NEW YORK (March 19) – In a sudden twist of fate, former police Senior Supt. Glenn Dumlao, one of the principal suspects in a double murder, will not be returning to the Philippines soon to the disappointment of Philippine Department of Justice prosecutors.
In a court order issued March 16, 2009, District Judge Thomas Platt of the Eastern District Court of New York in Central Islip, Long Island, has granted his lawyer’s motion to stay his extradition and actual removal from the United States.
Earlier, Judge A. Kathleen Tomlinson of the United District Court of Eastern New York in Long Island has issued on December 10, 2008, a Certificate of Extradition. A Warrant of Surrender has also been issued by the U.S. Department of State on February 26, 2009.
In anticipation of the accused extradition to the Philippines this week, two top officials from the National Bureau of Investigation were dispatched to the U.S. and arrived in Los Angeles Monday, March 16. They were to meet up with Dumlao and escort him on his return trip to the Philippines. To their dismay, however, they have been informed of Dumlao’s Motion of Stay and cancellation of his flight on Friday, March 20.
According to Felix G Vinluan, who is representing Dumlao, the Motion to Stay raised two arguments. First, the United States is barred from extraditing an individual if there are substantial grounds for believing the person would be in danger of being subject to torture. This is based on the Foreign Affairs Reform and Restructuring Act of 1998 (FARR Act), which implements Article 3 of the UN Convention Against Torture.

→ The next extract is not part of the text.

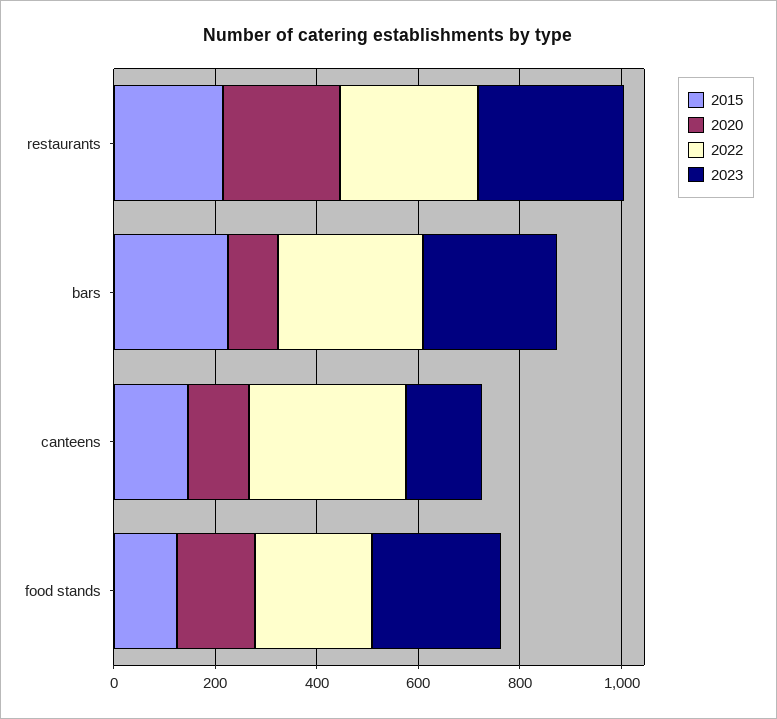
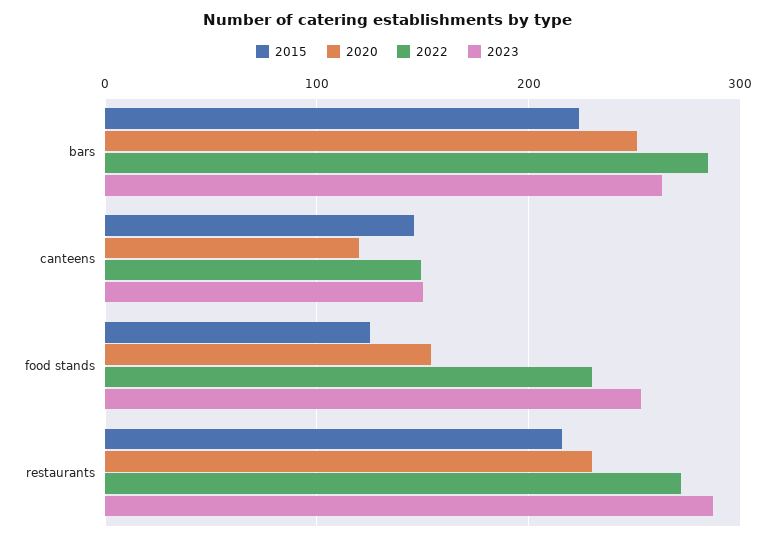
2020, bars: 100 -> 250
2022, canteens: 300 -> 150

“Glenn had claimed in [his] two previous affidavits that he was physically and psychologically tortured by Philippine security officers to implicate other people in the Dacer-Corbito double murder case,” he said. “He [Dumlao] fears being tortured again were he to be returned.”

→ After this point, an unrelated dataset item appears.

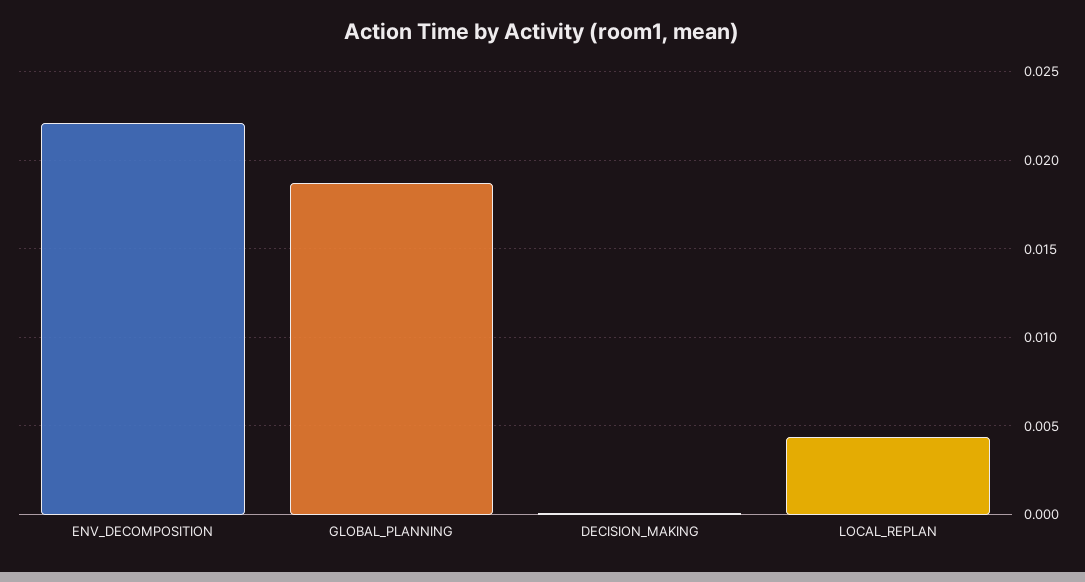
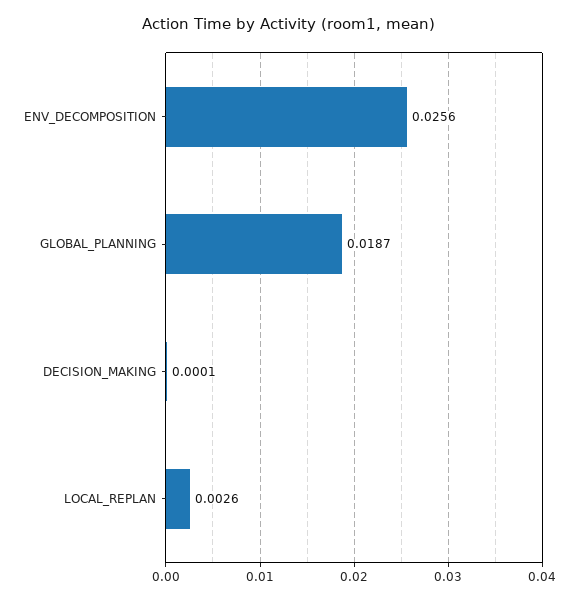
ENV_DECOMPOSITION: 0.022 -> 0.0256
LOCAL_REPLAN: 0.0045 -> 0.0026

Vinluan also noted that the Philippine Department of Justice prosecutors had “willfully misrepresented the Soberano versus People decision.” “Dumlao was ‘re-included’ as an accused when in fact he was already ‘excluded’ as an accused by virtue of the Supreme Court decision,” he said.
Secondly, Vinluan said his client has been detained for more than two calendar months from the time Judge Tomlinson issued the Certificate of Extradition.

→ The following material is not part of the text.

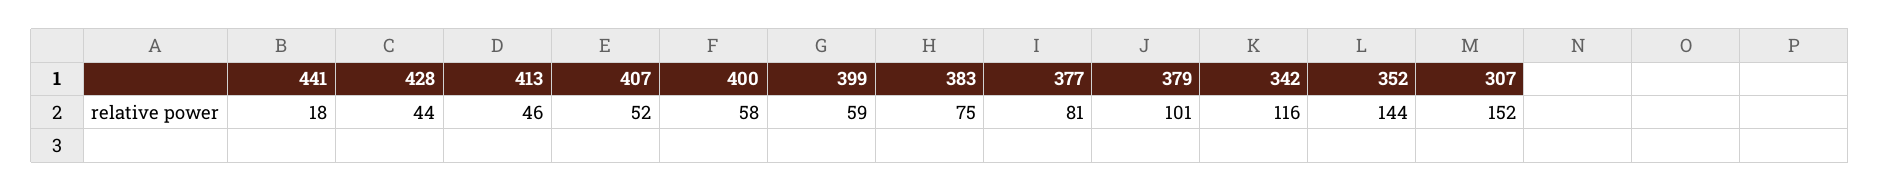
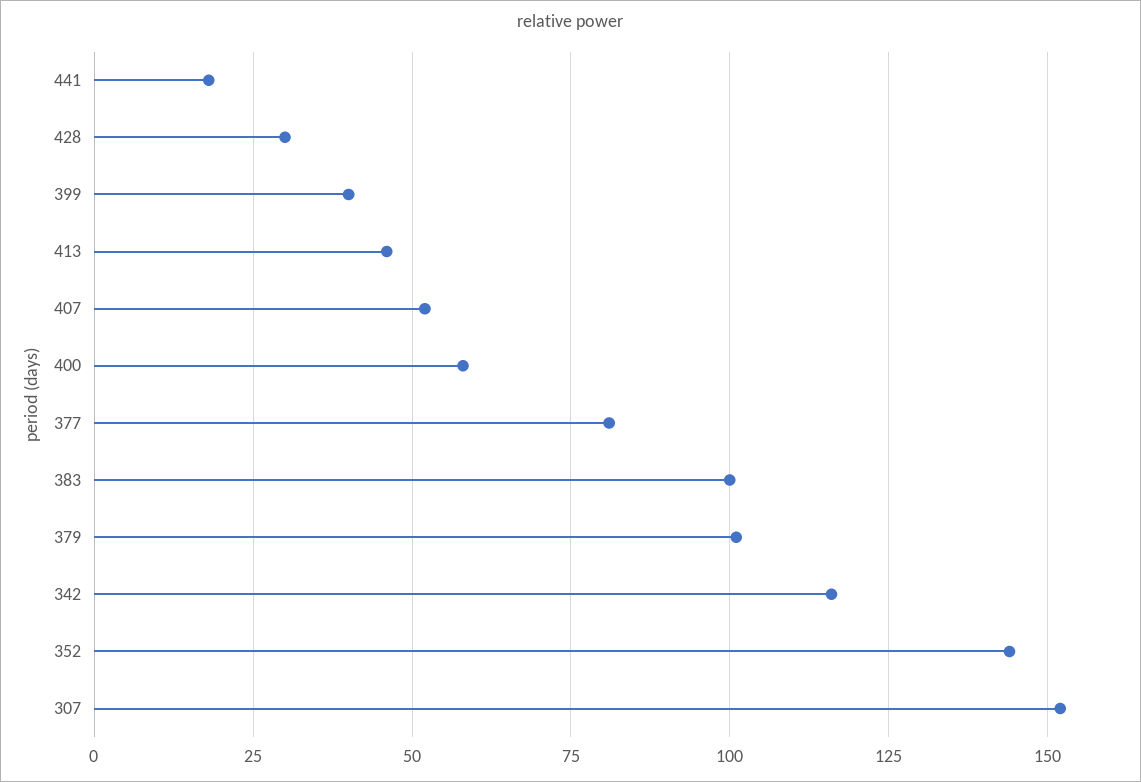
428: 44 -> 30
399: 59 -> 40
383: 75 -> 100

“Under 18 U.S.C. 3188, he [Dumlao] has to be conveyed out of the country within two calendar months. But this did not happen,” noted Vinluan. “So we contend that the writ of habeas corpus lies.”
In a phone interview with Vinluan, he also said “Glenn continues to express his willingness to talk about what he knows about the Dacer-Corbito case.”
“But,” he emphasized, “not under the circumstances by which the Philippine prosecution had re-included him as an accused, [even] when the Philippine Supreme Court already excluded him as an accused.”
Vinluan also claims the Philippine prosecution officers “railroaded the issuance of a warrant for his [Dumlao] arrest, even if they knew about the Supreme Court decision.”
“Glenn’s Philippine-based lawyer (in the Dacer case) had just confirmed to me that he was never notified about any prosecution request to have Glenn testify in the case yet. And yet, they misled the RTC Court to issue the warrant of arrest, which served as the basis for their request for extradition.”
Vinluan dismissed a news report in a Philippine-based newspaper which said Dumlao posted a $100,000 cash bail bond to the court. “All I paid was a $5.00 filing fee,” he said.
Dumlao, along with Cezar Mancao and Michael Ray Aquino left the Philippines in 2001 almost a year after they were implicated in the murder of publicist Salvador ‘Buddy’ Dacer and his driver, Emmanuel Corbito. His two other co-accused police officers — Cezar Mancao and Michael Ray Aquino — are also subject to extradition to the Philippines.